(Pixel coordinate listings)
------------------------------

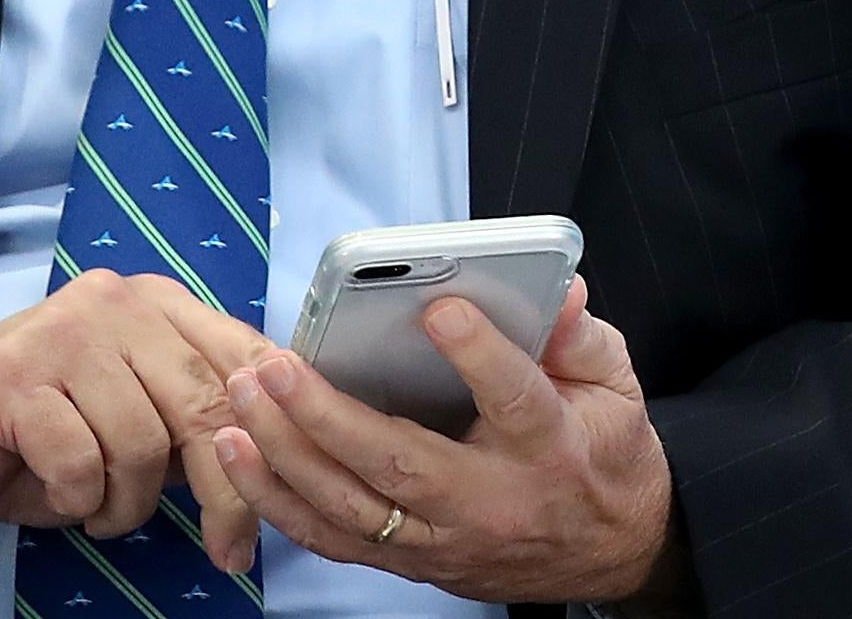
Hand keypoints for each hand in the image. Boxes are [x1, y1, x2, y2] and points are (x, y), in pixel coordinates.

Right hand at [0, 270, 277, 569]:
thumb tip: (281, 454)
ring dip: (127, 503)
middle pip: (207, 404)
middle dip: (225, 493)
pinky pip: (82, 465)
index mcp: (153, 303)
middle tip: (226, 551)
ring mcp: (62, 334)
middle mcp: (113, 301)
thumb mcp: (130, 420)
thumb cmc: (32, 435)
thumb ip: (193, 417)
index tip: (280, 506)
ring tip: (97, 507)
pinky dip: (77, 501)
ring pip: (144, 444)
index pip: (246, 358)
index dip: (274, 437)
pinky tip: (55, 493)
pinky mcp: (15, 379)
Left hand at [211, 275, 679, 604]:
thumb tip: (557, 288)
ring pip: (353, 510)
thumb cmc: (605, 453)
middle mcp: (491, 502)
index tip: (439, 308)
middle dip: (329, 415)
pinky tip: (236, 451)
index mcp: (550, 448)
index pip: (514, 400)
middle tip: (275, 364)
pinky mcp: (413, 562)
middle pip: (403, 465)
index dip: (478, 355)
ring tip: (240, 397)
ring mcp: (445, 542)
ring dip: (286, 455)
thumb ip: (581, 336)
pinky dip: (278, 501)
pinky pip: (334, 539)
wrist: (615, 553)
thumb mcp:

------------------------------

_EXERCISE REQUIREMENTS:_ Please show every line of the entries above that contains the word "middle".

_SOLUTION TO THIS PROBLEM:_
middle pip: (207, 404)
middle dip: (225, 493)
middle tip: (226, 551)
middle mcp: (113, 301)
middle mcp: (491, 502)
middle dip: (329, 415)
middle tip: (275, 364)
middle pip: (403, 465)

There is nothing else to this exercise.